START SELECTED EXCERPT

The simplest of these is linear probing, where p( i ) = i. This, however, can result in a problem called clustering, which can increase the probability of secondary collisions.
Suppose the table has ten slots and the hash function gives an equal probability to any slot in the table. Thus the probability is 0.1 that a key hashes to any one slot. Now suppose that slots 0 through 3 are filled. Then the probability that the next value will end up in slot 4 is 0.5, because anything that hashes to slots 0, 1, 2, 3, or 4 will end up in slot 4.
In Quadratic Probing, the probe function is p( i ) = i^2. With quadratic probing, if the size of the table is a prime and the table is less than one-half full, an new element can always be inserted. However, if the table is more than half full, the insertion might fail.
A problem with probing is that the same sequence is used for all keys. So, as collisions occur, secondary collisions increase. An alternative to this is double hashing. Double hashing is defined by the function: h1( k ) + i * h2( k ). Note that it is important that h2( k ) not produce a 0. A good choice for a double hashing function is the let the table size be a prime number M and to let R be another prime that is less than M, then h2( k ) = R – ( k % R ).
The main tradeoffs between these methods are that linear probing has the best cache performance but is most sensitive to clustering, while double hashing has poor cache performance but exhibits virtually no clustering; quadratic hashing falls in-between in both areas. Double hashing can also require more computation than other forms of probing. Some open addressing methods, such as last-come-first-served hashing and cuckoo hashing move existing keys around in the array to make room for the new key. This gives better maximum search times than the methods based on probing.

END SELECTED EXCERPT
START DATASET CONTENT

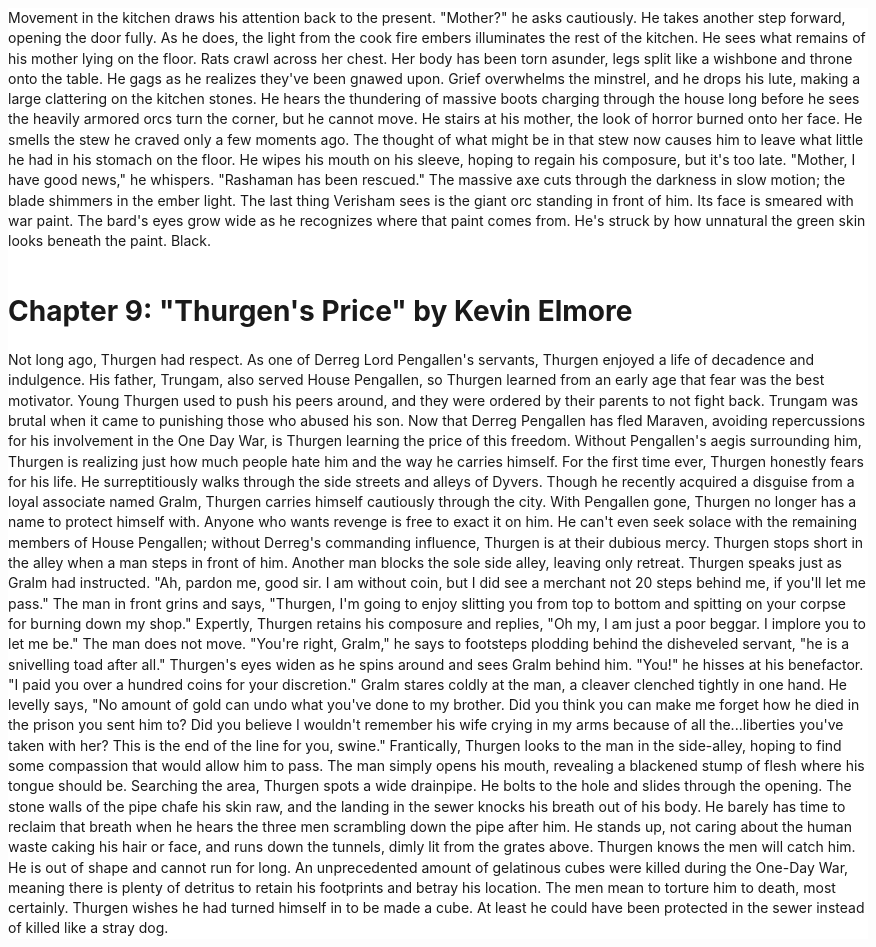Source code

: Movement in the kitchen draws his attention back to the present. "Mother?" he asks cautiously. He takes another step forward, opening the door fully. As he does, the light from the cook fire embers illuminates the rest of the kitchen. He sees what remains of his mother lying on the floor. Rats crawl across her chest. Her body has been torn asunder, legs split like a wishbone and throne onto the table. He gags as he realizes they've been gnawed upon. 
Grief overwhelms the minstrel, and he drops his lute, making a large clattering on the kitchen stones. He hears the thundering of massive boots charging through the house long before he sees the heavily armored orcs turn the corner, but he cannot move. He stairs at his mother, the look of horror burned onto her face. He smells the stew he craved only a few moments ago. The thought of what might be in that stew now causes him to leave what little he had in his stomach on the floor. He wipes his mouth on his sleeve, hoping to regain his composure, but it's too late. 
"Mother, I have good news," he whispers. "Rashaman has been rescued." The massive axe cuts through the darkness in slow motion; the blade shimmers in the ember light. The last thing Verisham sees is the giant orc standing in front of him. Its face is smeared with war paint. The bard's eyes grow wide as he recognizes where that paint comes from. He's struck by how unnatural the green skin looks beneath the paint. Black.

# Chapter 9: "Thurgen's Price" by Kevin Elmore

Not long ago, Thurgen had respect. As one of Derreg Lord Pengallen's servants, Thurgen enjoyed a life of decadence and indulgence. His father, Trungam, also served House Pengallen, so Thurgen learned from an early age that fear was the best motivator. Young Thurgen used to push his peers around, and they were ordered by their parents to not fight back. Trungam was brutal when it came to punishing those who abused his son. 
Now that Derreg Pengallen has fled Maraven, avoiding repercussions for his involvement in the One Day War, is Thurgen learning the price of this freedom. Without Pengallen's aegis surrounding him, Thurgen is realizing just how much people hate him and the way he carries himself. For the first time ever, Thurgen honestly fears for his life. 
He surreptitiously walks through the side streets and alleys of Dyvers. Though he recently acquired a disguise from a loyal associate named Gralm, Thurgen carries himself cautiously through the city. With Pengallen gone, Thurgen no longer has a name to protect himself with. Anyone who wants revenge is free to exact it on him. He can't even seek solace with the remaining members of House Pengallen; without Derreg's commanding influence, Thurgen is at their dubious mercy. 
Thurgen stops short in the alley when a man steps in front of him. Another man blocks the sole side alley, leaving only retreat. Thurgen speaks just as Gralm had instructed. "Ah, pardon me, good sir. I am without coin, but I did see a merchant not 20 steps behind me, if you'll let me pass." 
The man in front grins and says, "Thurgen, I'm going to enjoy slitting you from top to bottom and spitting on your corpse for burning down my shop." 
Expertly, Thurgen retains his composure and replies, "Oh my, I am just a poor beggar. I implore you to let me be." 
The man does not move. "You're right, Gralm," he says to footsteps plodding behind the disheveled servant, "he is a snivelling toad after all." 
Thurgen's eyes widen as he spins around and sees Gralm behind him. "You!" he hisses at his benefactor. "I paid you over a hundred coins for your discretion." 
Gralm stares coldly at the man, a cleaver clenched tightly in one hand. He levelly says, "No amount of gold can undo what you've done to my brother. Did you think you can make me forget how he died in the prison you sent him to? Did you believe I wouldn't remember his wife crying in my arms because of all the...liberties you've taken with her? This is the end of the line for you, swine." 
Frantically, Thurgen looks to the man in the side-alley, hoping to find some compassion that would allow him to pass. The man simply opens his mouth, revealing a blackened stump of flesh where his tongue should be. Searching the area, Thurgen spots a wide drainpipe. He bolts to the hole and slides through the opening. 
The stone walls of the pipe chafe his skin raw, and the landing in the sewer knocks his breath out of his body. He barely has time to reclaim that breath when he hears the three men scrambling down the pipe after him. He stands up, not caring about the human waste caking his hair or face, and runs down the tunnels, dimly lit from the grates above. 
Thurgen knows the men will catch him. He is out of shape and cannot run for long. An unprecedented amount of gelatinous cubes were killed during the One-Day War, meaning there is plenty of detritus to retain his footprints and betray his location. The men mean to torture him to death, most certainly. Thurgen wishes he had turned himself in to be made a cube. At least he could have been protected in the sewer instead of killed like a stray dog.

END DATASET CONTENT

## TASK PROMPT
Retype the passage from the text on hash table probing, starting at "The simplest of" and ending at "up in slot 4.". These rows have no connection to the hashing text.

## ANSWER BOX
The simplest of these is linear probing, where p( i ) = i. This, however, can result in a problem called clustering, which can increase the probability of secondary collisions.
Suppose the table has ten slots and the hash function gives an equal probability to any slot in the table. Thus the probability is 0.1 that a key hashes to any one slot. Now suppose that slots 0 through 3 are filled. Then the probability that the next value will end up in slot 4 is 0.5, because anything that hashes to slots 0, 1, 2, 3, or 4 will end up in slot 4.